Am I best to sleep with legs rasied do you think? Cheers for all the input! :thumb:


----------



## anabolik (Aug 19, 2010)

badly_dubbed said:


> Great idea lets post up stuff to panic her lOl


It wasn't my intention to make her panic. Just trying to help...


----------



## MRSTRONG (Apr 18, 2009)

Keeks said:


> Am I best to sleep with legs rasied do you think? Cheers for all the input! :thumb:


legs raised smeared with quark


----------



## Natty.Solider (May 4, 2012)

I would sleep with it elevated yes. Ive rolled my ankle before where it turned my foot very fat and had to have it drained of fluid. It was from reptatively screwing up my ankle. I was given a pretty basic reason for why it happened by the doctor. I mean, you could poke it and stuff, was like a stress ball


----------



## vduboli (Apr 1, 2011)

Keeks said:


> Am I best to sleep with legs rasied do you think? Cheers for all the input! :thumb:


Depends who your sleeping with! Might seem a little forward


----------



## Keeks (Oct 22, 2010)

anabolik said:


> It wasn't my intention to make her panic. Just trying to help...
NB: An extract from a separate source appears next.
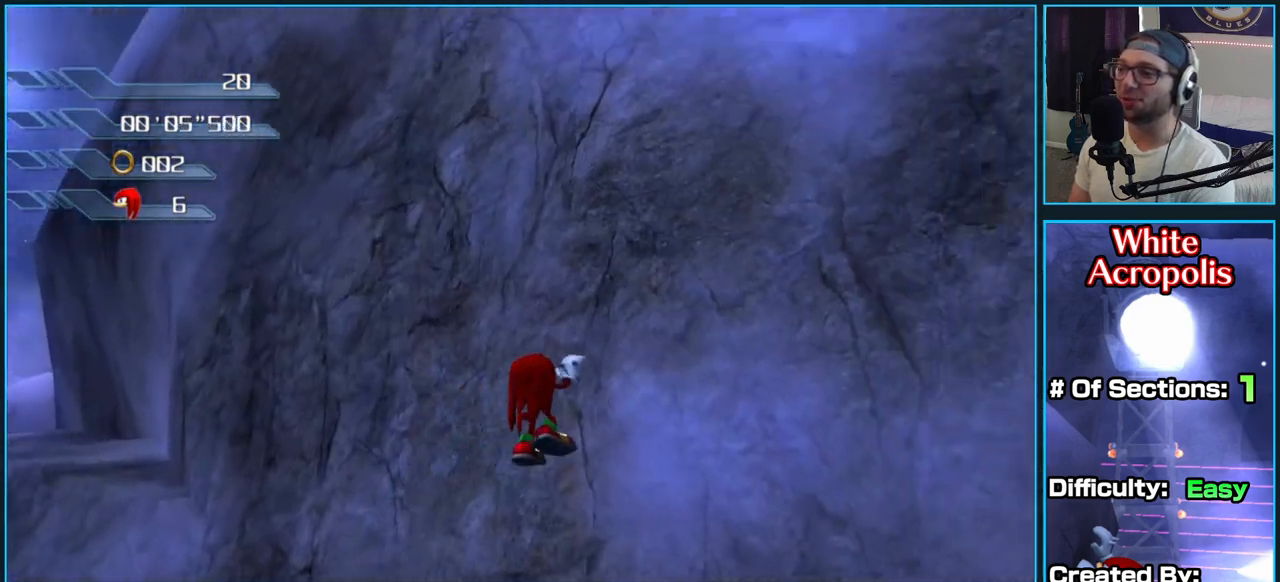
{"buttons": [], "left_stick": "up-left", "right_stick": "right", "button_events": []}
It didnt panic me, was panicking a bit before tbh, appreciate your input. Thank you! 



ewen said:


> legs raised smeared with quark


 :lol: Im on it!!!!! :thumb:


----------



## vduboli (Apr 1, 2011)

Darling I've just looked at your albums and the last thing people will be looking at is your feet! Your gorgeous! Give them a rest I'm sure they will recover!!


----------



## damerush (Sep 17, 2011)

vduboli said:


> Darling I've just looked at your albums and the last thing people will be looking at is your feet! Your gorgeous! Give them a rest I'm sure they will recover!!


 Smoov


----------



## SATANSEVILTWIN (Feb 22, 2012)

think yourself lucky....... i have elf ears


----------



## vduboli (Apr 1, 2011)

damerush said:


> Smoov


Hmmm just honest!

I'll try and be a little more subtle next time sorry guys... -lad points but +nohomo


----------



## h901 (Jul 4, 2010)

Those are the most ugliest feet i have ever seen!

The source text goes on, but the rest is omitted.